Records from a dataset
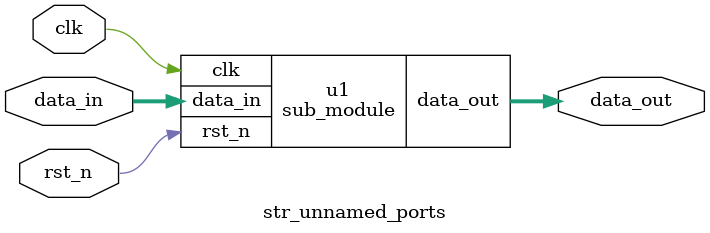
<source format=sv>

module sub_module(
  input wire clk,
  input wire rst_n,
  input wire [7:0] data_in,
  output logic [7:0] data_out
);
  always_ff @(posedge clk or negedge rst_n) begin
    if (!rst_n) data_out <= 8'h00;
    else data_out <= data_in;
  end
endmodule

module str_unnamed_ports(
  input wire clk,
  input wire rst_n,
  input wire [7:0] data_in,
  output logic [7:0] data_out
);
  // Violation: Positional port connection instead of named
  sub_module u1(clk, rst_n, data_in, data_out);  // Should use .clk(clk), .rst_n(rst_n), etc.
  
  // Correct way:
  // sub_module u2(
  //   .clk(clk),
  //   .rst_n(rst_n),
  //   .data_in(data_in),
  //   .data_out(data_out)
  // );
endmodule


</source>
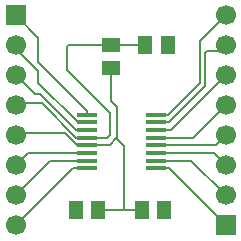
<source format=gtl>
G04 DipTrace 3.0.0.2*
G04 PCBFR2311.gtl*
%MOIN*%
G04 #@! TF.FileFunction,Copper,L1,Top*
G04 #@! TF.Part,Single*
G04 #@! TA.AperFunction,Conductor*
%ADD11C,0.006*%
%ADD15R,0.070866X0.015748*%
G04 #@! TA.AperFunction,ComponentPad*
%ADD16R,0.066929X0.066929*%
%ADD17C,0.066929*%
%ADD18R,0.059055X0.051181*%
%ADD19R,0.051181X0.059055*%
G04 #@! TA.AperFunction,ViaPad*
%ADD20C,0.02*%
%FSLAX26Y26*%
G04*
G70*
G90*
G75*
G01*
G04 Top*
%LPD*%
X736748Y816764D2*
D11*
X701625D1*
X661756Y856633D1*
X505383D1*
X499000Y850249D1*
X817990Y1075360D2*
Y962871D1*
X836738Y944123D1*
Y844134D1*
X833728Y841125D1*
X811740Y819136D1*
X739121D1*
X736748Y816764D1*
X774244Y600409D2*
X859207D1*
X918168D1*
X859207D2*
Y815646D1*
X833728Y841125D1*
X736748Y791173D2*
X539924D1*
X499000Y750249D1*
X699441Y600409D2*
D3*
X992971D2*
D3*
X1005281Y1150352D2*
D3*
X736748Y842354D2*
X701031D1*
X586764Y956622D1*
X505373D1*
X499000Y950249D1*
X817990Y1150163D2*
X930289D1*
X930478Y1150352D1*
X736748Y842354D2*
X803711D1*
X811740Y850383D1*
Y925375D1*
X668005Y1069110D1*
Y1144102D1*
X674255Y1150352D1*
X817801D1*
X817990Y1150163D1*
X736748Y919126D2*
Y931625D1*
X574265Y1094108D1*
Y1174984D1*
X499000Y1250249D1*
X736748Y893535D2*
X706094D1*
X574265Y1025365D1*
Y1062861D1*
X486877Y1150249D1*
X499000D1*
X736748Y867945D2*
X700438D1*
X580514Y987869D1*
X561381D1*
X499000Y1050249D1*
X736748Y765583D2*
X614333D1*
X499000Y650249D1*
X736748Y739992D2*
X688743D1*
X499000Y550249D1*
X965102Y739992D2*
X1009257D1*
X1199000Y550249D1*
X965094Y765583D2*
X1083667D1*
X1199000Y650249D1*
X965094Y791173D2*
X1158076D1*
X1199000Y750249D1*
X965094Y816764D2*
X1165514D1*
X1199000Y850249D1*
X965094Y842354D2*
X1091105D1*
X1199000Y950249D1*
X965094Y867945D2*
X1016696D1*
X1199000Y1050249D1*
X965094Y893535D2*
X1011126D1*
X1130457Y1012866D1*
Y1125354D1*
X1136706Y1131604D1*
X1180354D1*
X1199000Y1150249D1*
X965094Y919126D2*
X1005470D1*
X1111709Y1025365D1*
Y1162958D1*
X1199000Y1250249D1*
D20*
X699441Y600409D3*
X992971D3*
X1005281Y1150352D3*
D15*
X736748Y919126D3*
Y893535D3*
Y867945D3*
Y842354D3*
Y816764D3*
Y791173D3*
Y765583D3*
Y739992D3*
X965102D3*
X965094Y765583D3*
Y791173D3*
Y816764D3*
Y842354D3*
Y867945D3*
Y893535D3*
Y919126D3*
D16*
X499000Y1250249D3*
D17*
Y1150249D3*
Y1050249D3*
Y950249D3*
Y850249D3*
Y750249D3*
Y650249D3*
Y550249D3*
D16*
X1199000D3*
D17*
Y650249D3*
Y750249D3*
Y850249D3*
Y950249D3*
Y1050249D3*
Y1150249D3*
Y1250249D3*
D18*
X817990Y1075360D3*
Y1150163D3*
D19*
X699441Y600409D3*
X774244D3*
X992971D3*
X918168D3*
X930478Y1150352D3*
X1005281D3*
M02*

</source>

▶ [What to do]
Find the number of lines in the entries above that hold the string "source", and write only that number.

▶ [Response to the task]
4